- _AIM OF THE TASK_
Rewrite the stretch of the listing from the line containing "order: Malpighiales" through the line containing "collection date: 1992-04-24", renaming "determined by" to "identified by" and keeping everything else unchanged.

- _INFORMATION GIVEN_
>>>
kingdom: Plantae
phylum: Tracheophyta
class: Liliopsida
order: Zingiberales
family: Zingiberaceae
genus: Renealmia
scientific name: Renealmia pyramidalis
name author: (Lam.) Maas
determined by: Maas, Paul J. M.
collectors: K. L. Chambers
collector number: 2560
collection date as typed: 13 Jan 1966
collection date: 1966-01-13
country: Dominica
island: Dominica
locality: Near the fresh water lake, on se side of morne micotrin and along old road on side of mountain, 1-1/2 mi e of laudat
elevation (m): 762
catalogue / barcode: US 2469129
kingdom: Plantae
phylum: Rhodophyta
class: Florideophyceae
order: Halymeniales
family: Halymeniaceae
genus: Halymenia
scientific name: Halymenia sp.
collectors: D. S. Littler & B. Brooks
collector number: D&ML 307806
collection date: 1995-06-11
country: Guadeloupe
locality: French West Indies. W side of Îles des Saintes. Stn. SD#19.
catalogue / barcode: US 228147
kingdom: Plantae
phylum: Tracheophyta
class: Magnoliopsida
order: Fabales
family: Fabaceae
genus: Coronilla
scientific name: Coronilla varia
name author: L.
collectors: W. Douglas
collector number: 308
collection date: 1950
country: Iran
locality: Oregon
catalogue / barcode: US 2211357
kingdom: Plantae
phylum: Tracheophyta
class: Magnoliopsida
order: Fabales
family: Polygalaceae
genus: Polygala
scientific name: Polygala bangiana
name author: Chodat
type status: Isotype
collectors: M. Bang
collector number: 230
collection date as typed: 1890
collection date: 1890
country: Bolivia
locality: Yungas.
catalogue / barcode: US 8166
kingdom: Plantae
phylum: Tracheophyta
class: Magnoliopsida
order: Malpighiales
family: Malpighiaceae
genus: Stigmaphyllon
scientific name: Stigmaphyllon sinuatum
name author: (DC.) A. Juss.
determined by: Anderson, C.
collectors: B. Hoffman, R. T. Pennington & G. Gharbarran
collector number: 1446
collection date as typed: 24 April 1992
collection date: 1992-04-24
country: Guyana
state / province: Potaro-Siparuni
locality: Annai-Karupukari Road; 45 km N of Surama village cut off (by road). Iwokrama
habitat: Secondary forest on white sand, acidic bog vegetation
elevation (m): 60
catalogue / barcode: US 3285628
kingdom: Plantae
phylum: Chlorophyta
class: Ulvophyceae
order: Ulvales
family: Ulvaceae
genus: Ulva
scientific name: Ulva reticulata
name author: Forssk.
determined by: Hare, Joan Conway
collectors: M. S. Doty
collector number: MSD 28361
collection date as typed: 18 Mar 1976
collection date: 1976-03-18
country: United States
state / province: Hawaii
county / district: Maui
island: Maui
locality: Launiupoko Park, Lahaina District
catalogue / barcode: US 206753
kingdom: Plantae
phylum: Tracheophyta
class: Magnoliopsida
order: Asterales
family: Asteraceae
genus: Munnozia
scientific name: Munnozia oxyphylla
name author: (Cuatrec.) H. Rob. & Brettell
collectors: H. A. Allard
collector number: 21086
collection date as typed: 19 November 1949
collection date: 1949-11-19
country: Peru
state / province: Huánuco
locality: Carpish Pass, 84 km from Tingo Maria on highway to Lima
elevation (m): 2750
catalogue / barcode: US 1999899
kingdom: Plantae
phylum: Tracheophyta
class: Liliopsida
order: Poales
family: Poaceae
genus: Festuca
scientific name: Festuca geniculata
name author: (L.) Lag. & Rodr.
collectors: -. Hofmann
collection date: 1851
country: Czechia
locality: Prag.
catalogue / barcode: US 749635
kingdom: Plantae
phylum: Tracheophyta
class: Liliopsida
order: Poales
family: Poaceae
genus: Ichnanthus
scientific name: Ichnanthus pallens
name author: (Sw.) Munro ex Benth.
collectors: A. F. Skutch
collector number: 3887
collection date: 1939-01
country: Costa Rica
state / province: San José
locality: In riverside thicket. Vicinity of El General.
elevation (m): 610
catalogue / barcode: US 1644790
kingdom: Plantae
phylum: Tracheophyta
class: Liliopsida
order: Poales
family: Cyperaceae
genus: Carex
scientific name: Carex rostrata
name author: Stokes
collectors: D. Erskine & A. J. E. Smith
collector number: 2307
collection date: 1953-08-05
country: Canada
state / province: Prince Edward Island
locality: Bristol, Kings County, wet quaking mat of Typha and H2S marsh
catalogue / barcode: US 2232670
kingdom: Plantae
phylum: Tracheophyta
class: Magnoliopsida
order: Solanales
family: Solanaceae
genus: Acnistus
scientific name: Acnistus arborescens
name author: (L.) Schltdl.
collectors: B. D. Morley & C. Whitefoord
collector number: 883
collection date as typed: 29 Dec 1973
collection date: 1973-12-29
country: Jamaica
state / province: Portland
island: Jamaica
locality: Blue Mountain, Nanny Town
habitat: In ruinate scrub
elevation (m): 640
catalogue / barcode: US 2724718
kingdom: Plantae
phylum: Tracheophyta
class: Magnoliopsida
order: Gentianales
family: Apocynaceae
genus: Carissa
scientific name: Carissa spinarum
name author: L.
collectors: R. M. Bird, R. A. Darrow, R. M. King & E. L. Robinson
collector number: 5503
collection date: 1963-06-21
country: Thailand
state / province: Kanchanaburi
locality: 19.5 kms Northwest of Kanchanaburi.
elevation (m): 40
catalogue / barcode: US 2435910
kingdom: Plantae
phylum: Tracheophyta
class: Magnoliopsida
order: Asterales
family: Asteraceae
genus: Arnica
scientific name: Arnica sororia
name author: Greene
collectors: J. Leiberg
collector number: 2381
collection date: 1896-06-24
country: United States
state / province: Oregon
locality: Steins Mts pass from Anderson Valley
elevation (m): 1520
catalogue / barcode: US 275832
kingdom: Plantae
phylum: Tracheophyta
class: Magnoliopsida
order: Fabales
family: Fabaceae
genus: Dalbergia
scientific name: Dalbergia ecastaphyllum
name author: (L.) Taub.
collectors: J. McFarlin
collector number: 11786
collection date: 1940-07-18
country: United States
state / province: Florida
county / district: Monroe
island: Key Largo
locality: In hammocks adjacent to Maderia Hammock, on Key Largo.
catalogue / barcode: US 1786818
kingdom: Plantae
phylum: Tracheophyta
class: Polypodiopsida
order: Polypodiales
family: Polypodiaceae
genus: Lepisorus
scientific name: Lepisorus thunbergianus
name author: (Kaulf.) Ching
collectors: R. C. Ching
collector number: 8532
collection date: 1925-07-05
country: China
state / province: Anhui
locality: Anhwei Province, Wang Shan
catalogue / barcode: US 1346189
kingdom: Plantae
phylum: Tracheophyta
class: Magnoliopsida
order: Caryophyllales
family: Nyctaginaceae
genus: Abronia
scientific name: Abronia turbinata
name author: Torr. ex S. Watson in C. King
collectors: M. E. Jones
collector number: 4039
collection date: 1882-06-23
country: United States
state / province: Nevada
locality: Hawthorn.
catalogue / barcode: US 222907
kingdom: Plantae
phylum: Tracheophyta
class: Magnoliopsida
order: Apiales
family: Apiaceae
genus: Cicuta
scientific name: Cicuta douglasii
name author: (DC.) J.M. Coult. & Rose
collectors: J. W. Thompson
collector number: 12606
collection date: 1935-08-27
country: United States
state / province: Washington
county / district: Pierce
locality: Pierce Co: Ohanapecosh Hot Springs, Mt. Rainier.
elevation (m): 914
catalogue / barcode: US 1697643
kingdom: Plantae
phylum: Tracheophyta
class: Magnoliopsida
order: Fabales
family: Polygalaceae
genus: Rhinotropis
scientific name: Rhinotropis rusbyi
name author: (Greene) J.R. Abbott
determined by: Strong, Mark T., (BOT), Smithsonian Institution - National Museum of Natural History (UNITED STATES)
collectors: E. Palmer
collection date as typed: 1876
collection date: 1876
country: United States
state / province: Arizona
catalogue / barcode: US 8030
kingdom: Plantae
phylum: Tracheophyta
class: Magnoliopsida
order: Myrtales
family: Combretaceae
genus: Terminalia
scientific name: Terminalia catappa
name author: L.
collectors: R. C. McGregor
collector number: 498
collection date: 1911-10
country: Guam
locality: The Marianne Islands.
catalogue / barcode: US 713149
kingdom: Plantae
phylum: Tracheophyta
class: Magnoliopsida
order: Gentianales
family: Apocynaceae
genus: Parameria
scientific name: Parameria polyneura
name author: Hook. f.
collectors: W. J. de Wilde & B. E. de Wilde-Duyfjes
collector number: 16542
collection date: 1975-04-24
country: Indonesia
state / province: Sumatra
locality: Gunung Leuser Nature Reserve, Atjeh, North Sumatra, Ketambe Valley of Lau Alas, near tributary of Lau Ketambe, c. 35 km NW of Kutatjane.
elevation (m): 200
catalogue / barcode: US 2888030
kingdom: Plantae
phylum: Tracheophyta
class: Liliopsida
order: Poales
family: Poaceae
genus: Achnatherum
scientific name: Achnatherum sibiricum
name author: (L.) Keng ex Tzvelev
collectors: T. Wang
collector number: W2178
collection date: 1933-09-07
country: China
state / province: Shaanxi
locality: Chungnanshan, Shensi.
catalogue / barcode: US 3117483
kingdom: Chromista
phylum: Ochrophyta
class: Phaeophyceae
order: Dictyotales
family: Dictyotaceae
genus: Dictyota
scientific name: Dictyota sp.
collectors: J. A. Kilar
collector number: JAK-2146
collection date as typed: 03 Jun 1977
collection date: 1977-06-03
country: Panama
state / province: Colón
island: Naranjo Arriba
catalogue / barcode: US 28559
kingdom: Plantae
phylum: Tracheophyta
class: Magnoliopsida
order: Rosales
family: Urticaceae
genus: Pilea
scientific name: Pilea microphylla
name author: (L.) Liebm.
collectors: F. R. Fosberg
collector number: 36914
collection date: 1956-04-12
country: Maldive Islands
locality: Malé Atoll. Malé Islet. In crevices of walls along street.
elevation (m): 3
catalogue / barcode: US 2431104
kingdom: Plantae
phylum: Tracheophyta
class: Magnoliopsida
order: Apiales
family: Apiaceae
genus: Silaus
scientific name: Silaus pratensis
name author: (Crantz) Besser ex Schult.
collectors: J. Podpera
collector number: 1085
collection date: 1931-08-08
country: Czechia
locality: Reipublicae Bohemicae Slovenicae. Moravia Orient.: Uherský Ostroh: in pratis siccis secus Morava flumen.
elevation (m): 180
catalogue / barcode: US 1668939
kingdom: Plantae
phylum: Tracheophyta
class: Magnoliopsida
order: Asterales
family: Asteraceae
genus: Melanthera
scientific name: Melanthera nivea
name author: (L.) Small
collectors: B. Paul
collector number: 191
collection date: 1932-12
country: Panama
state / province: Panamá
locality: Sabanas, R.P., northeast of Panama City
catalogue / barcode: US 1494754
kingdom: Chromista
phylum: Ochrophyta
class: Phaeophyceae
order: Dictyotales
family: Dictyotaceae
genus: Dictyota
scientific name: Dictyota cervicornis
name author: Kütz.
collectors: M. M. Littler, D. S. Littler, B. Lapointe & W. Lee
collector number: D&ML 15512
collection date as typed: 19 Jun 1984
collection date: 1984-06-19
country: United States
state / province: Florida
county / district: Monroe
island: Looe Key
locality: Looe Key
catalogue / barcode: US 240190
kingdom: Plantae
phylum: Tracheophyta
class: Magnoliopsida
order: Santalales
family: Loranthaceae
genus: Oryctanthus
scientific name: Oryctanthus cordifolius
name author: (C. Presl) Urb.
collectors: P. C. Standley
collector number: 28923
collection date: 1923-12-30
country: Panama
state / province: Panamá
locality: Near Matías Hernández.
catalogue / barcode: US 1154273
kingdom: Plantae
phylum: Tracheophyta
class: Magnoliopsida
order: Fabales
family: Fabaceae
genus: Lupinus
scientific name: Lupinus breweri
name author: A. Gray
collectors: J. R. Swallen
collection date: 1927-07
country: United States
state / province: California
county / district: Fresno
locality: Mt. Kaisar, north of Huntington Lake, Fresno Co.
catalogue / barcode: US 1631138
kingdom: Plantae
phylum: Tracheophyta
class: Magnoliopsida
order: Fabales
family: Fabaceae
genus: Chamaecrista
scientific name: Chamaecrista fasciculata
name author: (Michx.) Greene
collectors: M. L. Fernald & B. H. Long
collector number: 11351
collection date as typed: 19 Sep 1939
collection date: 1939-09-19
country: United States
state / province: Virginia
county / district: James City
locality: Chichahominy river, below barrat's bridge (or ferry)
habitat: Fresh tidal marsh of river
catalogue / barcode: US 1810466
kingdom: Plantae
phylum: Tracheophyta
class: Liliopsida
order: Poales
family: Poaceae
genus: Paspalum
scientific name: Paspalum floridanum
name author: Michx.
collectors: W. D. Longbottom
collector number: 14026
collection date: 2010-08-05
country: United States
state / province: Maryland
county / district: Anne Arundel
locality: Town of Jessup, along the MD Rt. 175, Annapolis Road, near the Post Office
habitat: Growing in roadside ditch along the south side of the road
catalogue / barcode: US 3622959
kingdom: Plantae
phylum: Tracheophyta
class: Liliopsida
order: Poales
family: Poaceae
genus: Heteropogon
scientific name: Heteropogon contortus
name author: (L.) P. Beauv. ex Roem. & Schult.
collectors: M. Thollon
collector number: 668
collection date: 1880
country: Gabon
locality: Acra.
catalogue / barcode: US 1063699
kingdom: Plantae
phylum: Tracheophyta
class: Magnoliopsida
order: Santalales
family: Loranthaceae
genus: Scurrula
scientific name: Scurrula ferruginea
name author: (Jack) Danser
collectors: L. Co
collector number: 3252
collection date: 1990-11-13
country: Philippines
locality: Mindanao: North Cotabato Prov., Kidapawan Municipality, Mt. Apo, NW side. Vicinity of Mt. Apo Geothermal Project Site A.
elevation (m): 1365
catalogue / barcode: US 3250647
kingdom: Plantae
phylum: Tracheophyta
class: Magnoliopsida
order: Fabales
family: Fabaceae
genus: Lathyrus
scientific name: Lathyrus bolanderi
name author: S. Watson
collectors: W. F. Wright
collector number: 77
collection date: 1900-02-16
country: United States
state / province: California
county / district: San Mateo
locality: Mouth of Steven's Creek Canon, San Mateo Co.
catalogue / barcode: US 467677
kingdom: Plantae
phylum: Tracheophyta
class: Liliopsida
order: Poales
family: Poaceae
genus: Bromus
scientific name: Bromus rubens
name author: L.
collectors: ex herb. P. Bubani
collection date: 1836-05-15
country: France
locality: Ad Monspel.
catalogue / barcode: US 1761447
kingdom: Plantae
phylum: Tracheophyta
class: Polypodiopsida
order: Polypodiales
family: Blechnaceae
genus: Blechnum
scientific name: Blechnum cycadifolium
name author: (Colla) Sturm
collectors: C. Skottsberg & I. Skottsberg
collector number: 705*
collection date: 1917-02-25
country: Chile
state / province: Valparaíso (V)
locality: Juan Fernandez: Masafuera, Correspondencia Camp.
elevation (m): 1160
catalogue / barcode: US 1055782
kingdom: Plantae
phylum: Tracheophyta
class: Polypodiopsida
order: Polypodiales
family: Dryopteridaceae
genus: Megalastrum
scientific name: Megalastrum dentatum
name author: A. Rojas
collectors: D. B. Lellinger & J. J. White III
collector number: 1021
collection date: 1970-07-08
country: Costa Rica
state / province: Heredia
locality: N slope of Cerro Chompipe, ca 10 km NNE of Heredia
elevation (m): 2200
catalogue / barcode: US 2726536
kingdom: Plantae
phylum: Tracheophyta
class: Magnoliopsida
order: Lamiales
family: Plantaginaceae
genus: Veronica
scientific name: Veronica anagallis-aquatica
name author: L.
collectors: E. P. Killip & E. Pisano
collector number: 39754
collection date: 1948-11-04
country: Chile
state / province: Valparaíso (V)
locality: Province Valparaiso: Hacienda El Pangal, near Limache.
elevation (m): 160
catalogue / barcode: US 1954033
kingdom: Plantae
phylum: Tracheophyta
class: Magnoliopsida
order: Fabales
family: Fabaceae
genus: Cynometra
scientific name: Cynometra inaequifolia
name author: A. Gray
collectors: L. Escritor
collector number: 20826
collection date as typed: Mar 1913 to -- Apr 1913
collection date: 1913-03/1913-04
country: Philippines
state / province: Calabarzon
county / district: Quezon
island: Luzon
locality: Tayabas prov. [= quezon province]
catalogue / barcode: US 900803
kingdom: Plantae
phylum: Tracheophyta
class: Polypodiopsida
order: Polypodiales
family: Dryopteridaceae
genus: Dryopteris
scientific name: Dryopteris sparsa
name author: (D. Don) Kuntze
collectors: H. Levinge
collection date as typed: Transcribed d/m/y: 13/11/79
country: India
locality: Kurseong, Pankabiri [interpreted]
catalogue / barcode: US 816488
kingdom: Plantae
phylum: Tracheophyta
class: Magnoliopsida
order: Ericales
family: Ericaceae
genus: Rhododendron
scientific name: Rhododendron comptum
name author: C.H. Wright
<<<
- _SOLUTION TO THIS EXERCISE_
order: Malpighiales
family: Malpighiaceae
genus: Stigmaphyllon
scientific name: Stigmaphyllon sinuatum
name author: (DC.) A. Juss.
identified by: Anderson, C.
collectors: B. Hoffman, R. T. Pennington & G. Gharbarran
collector number: 1446
collection date as typed: 24 April 1992
collection date: 1992-04-24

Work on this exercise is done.